◆ TEKSTFRAGMENT
··········

Het is alweer een tijdje geleden sinds bericht 7; hoog tijd voor nummer 8.

Ja, de motor staat op kenteken, mag officieel de straat op … maar mag dat nog niet van mij. Wat ik wil is power, er uithalen wat erin zit. En dat moet zeker meer zijn dan de 357 achterwiel-pk’s die we gemeten hebben in april 2012.

Maar voordat het tunen kon beginnen, moest ik tijd inruimen voor kleine en grote herstelwerkzaamheden: de motor had erg geleden van de zoute testdag bij de RDW. Het half uur op de baan bleek genoeg al het aluminium en blanke staal aan te tasten.
https://moreismore.bike/wp-content/uploads/2024/03/V8_454intake.mp4

Nog zorgwekkender was het feit dat de motor direct na de laatste test koelvloeistof begon te lekken. Da’s niet best; toch prijs ik me gelukkig dat het na de tests gebeurde….

Bekijk het filmpje om te zien waar het lek zich bevond: tussen de linker cilinderkop en het inlaatspruitstuk.

Kom je daar goed bij? Nope …

… want ik moest daarvoor de hele motor uit elkaar halen, bijna tot op de laatste bout.

Het ene moment heb je een berijdbare motorfiets, het volgende moment een kaal blokkie.

Alle bedrading, het complete injectiesysteem en het inlaatspruitsuk moesten eraf. Alleen zó kon ik de zieke plek bereiken (zie rode cirkel).

Zo zag de binnenkant van het inlaatspruitstuk er uit op 30 oktober 2013, toen ik ‘m inbouwde. De donkergrijze hoeken waren gevuld met tweecomponenten kneedbaar aluminium: zo hard als aluminium, waterbestendig, oliebestendig, benzinebestendig, hittebestendig, perfect spul.

Nou, bijna dan.

··········

◆ GEGEVENSREGELS
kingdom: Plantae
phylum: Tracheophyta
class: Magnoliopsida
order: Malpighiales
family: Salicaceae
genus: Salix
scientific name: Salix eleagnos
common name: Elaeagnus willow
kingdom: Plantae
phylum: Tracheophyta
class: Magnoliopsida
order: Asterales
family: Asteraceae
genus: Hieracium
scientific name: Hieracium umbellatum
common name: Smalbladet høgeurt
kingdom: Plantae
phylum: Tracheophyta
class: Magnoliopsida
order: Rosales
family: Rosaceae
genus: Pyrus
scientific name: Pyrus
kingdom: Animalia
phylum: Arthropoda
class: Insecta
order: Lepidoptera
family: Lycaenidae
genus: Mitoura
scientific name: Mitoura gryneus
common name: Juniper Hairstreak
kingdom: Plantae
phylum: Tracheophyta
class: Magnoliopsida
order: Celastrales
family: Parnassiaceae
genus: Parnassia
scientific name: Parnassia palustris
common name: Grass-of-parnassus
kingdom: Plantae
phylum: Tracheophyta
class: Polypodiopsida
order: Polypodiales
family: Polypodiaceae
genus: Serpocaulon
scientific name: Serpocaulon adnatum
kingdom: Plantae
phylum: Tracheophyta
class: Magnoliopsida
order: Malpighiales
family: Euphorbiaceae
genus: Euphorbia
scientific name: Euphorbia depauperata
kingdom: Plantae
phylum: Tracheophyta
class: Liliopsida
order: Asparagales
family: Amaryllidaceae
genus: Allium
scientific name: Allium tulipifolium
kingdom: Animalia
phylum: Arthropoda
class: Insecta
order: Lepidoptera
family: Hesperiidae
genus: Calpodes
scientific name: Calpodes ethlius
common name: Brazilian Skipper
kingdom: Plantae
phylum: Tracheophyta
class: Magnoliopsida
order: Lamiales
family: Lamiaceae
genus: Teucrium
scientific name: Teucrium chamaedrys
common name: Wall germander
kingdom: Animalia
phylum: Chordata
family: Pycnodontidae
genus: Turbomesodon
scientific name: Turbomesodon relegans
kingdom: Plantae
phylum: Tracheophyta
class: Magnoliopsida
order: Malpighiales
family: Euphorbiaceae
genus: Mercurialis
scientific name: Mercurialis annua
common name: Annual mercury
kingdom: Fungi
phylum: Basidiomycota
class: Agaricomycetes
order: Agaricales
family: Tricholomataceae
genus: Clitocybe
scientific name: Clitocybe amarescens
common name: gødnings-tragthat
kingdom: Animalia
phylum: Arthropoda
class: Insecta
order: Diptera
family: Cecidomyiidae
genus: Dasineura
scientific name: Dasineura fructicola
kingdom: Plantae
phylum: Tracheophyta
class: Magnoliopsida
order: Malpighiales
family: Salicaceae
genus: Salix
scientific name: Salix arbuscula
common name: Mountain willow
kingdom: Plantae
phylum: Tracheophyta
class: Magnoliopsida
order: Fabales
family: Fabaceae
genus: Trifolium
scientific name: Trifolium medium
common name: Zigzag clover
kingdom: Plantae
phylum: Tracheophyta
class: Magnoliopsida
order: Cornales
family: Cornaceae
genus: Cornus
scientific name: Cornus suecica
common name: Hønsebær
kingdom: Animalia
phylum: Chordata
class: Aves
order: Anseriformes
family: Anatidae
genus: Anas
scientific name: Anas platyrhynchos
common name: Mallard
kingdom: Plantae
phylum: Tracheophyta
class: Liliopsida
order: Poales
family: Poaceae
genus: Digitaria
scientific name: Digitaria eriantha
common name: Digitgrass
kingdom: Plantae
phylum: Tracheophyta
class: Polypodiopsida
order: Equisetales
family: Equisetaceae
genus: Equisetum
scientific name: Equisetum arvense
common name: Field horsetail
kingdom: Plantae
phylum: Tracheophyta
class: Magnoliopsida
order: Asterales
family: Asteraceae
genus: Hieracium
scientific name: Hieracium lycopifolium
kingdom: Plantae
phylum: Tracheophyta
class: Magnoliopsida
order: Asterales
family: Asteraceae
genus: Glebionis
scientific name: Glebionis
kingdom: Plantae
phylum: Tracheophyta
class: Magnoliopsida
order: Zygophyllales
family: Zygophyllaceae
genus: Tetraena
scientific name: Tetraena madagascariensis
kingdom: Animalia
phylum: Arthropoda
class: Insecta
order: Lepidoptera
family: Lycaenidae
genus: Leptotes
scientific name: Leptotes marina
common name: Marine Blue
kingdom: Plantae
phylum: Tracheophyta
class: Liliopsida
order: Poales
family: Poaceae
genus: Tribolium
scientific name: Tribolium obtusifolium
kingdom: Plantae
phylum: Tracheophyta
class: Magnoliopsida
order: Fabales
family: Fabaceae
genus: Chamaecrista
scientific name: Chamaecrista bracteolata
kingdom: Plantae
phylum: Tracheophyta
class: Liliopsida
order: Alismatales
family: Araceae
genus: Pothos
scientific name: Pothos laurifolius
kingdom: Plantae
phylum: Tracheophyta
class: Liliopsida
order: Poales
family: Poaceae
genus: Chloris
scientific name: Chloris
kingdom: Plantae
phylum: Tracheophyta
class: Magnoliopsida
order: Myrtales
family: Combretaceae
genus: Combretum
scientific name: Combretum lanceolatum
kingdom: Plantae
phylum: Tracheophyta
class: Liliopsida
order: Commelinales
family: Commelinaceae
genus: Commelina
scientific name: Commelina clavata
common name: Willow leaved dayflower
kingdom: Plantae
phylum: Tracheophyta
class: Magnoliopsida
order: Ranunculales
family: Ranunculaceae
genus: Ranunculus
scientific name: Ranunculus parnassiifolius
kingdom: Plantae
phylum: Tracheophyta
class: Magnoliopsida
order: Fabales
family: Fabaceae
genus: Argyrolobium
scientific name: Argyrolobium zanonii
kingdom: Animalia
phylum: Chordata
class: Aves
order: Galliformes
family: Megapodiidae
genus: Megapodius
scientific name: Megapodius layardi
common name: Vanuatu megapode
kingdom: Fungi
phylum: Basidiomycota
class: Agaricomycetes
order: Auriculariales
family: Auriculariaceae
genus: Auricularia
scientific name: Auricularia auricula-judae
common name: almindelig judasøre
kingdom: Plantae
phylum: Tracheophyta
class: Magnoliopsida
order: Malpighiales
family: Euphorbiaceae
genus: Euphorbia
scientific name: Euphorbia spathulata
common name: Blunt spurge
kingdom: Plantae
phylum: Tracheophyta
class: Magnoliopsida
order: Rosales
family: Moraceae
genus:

··········

◆ OPDRACHTEN
a: Welke eigenschappen op "-bestendig" noemt de tekst over de motor bij het tweecomponenten kneedbaar aluminium? Noem ze allemaal.
b: Schrijf uit de tekst over de motor woord voor woord het stuk over dat begint bij "Ja, de motor" en doorloopt tot en met "aan te tasten.".

◆ ANTWOORDEN
a: waterbestendig, oliebestendig, benzinebestendig, hittebestendig

b:
Ja, de motor staat op kenteken, mag officieel de straat op … maar mag dat nog niet van mij. Wat ik wil is power, er uithalen wat erin zit. En dat moet zeker meer zijn dan de 357 achterwiel-pk’s die we gemeten hebben in april 2012.

Maar voordat het tunen kon beginnen, moest ik tijd inruimen voor kleine en grote herstelwerkzaamheden: de motor had erg geleden van de zoute testdag bij de RDW. Het half uur op de baan bleek genoeg al het aluminium en blanke staal aan te tasten.